12 May Telemedicine and Workers’ Compensation Fraud
Written by: Denise L. Dawson, Esq.
Florida has taken steps to move forward into an enlightened age of technology but may be setting itself up for increased fraud from unscrupulous actors. As recently as last month, the State’s Chief Financial Officer, Jimmy Patronis, issued a statement on April 7, 2020 urging health insurers to take full advantage of technology and broaden the use of telemedicine. This was on the heels of the Centers for Medicare and Medicaid Services lifting some federal regulations to accommodate the increased use of telehealth services, although the Department of Health and Human Services voiced concerns that the relaxed requirements may open the door for increased fraud.
Telehealth, or telemedicine, as it is also known, covers a broad range of services via video, telephone or email. In early March, the Centers for Medicare & Medicaid Services approved dozens of new billing codes to allow medical professionals to bill for these services. That means patients can consult with doctors about everything from flu symptoms, back pain or a psychiatry visit. In Florida, payment for telehealth visits are limited to video and/or telephone services. E-mail and faxes are not considered telehealth services.
Congress did much to speed acceptance of telehealth as part of the $2 trillion stimulus package. The CARES Act awards $200 million through the Federal Communications Commission to medical groups to help them install technology and fund broadband installations. Medical groups also can apply for $27 billion in a public health emergency fund.
While not having to make a physical trip to meet in person with a provider is more convenient, they are more susceptible to fraud in a virtual world. Unscrupulous providers can operate on a large scale from anywhere without being detected, and often it is difficult to verify the validity of a call or email. Even before the pandemic, some of the largest healthcare fraud cases by number of people charged and the amount of money fraudulently billed involved the use of telehealth. According to an unclassified FBI Intelligence Report dated April 8, 2020, health care fraud threat actors almost certainly exploit telemedicine to purchase doctors’ orders for medically unnecessary products and services, thereby defrauding government and insurance plans throughout the United States of billions of dollars.
Last April, indictments were handed down against 24 defendants associated with five telehealth companies and dozens of durable medical equipment companies across multiple states. The case involved $1.2 billion in fraud charges. In September of 2019, indictments were issued against 35 defendants associated with dozens of telemedicine companies and genetic testing laboratories. That case involved $2.1 billion in fraudulent charges and was one of the largest frauds in U.S. history.
Mike Cohen, an operations officer with the Health and Human Services Inspector General’s Office, expressed concerns of the potential increase in fraud. “There are unscrupulous providers out there, and they have much greater reach with telehealth,” he said. Cohen went on to say that while the intention of the new requirements was to be a temporary measure, the “guardrails have been removed under this epidemic.
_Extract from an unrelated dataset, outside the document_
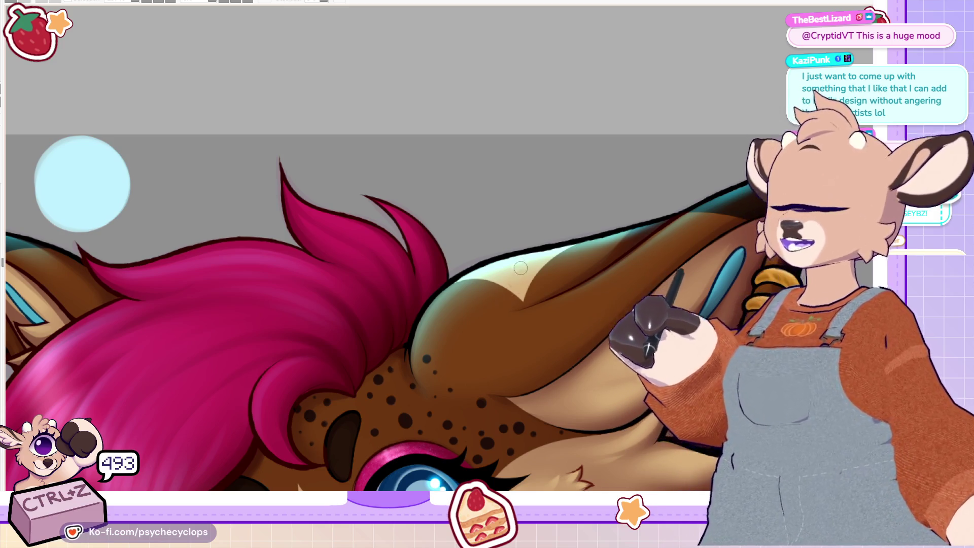
scroll(521, 268, down, 5)
scroll(401, 280, up, 5)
The concern is that things will never go back to what they were. … There will be a lot of pressure on CMS to make at least some of these changes permanent.”
The most common examples of medical fraud include billing for services that were not provided, sending patients to provider owned facilities, submitting bills for more services than are possible in a day, providing services unrelated to an injury, using non-credentialed individuals, and receiving kickbacks.
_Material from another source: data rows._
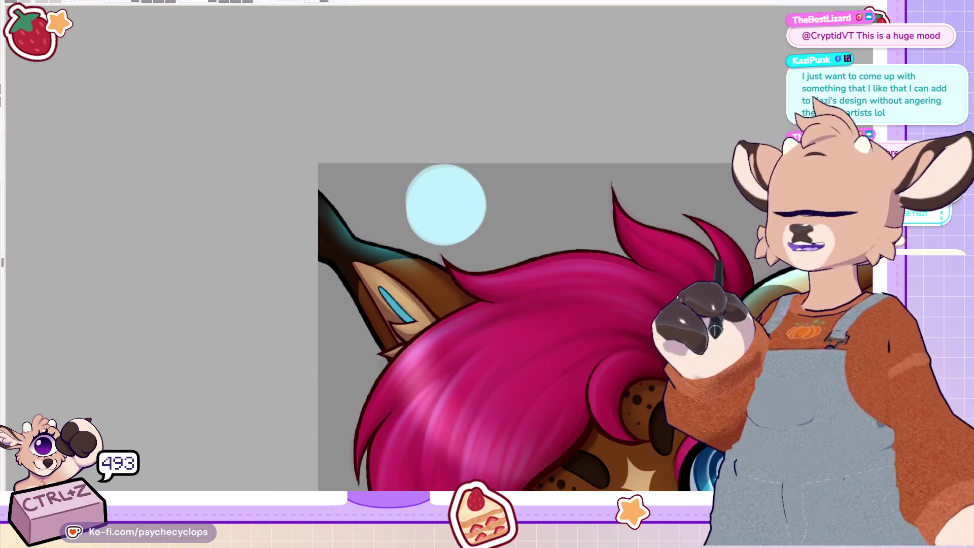
key(minus)
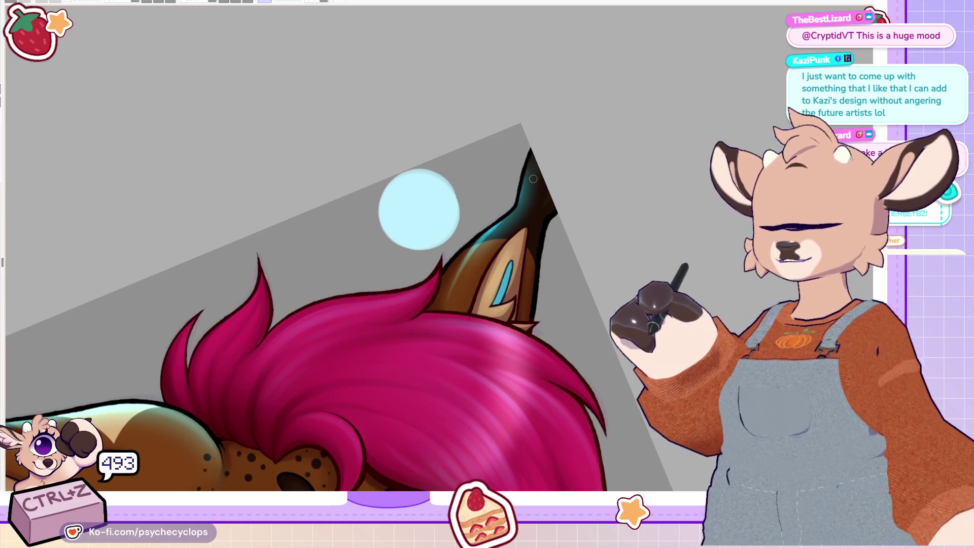
key(ctrl+z)
mouse_move(453, 283)
mouse_down()
mouse_move(521, 206)
mouse_move(531, 159)
mouse_up()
Most providers do not commit fraud but those who do are quite costly for insurers and the employers. According to the National Insurance Crime Bureau, workers’ compensation medical fraud costs almost $30 billion a year in the United States.
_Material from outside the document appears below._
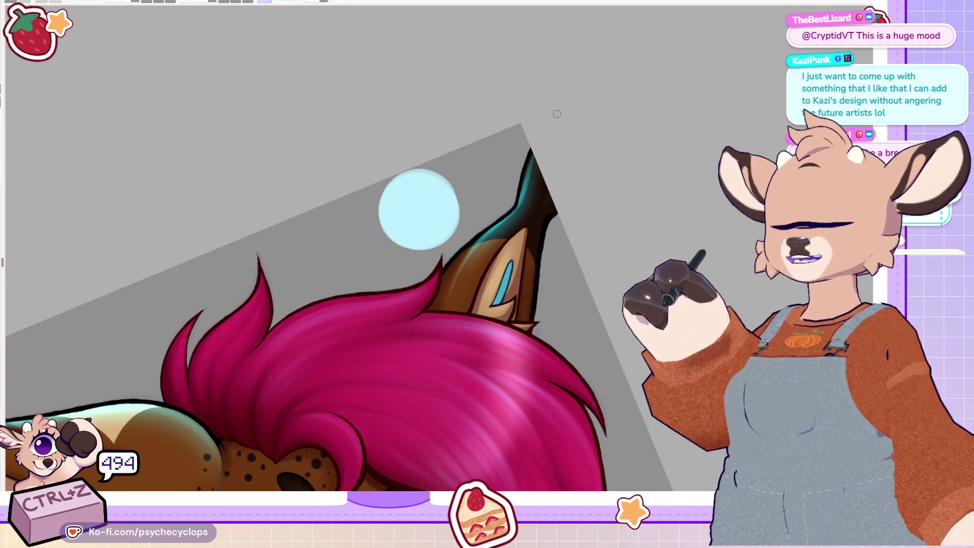
key(ctrl+z)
In addition to fraudulent billing, concerns in Florida are the prescription of opioids via virtual means and the relaxation of licensing requirements for providers that practice across state lines. In 2018, data from the Centers for Disease Control and Prevention (CDC) reveals that there were approximately 4,700 opioid deaths in Florida. The relaxing of these two requirements in particular, could lead to increases in the length of time a worker is out of work and lead to even an even greater number of healthcare fraud cases, exponentially increasing costs to the insurer and the employer.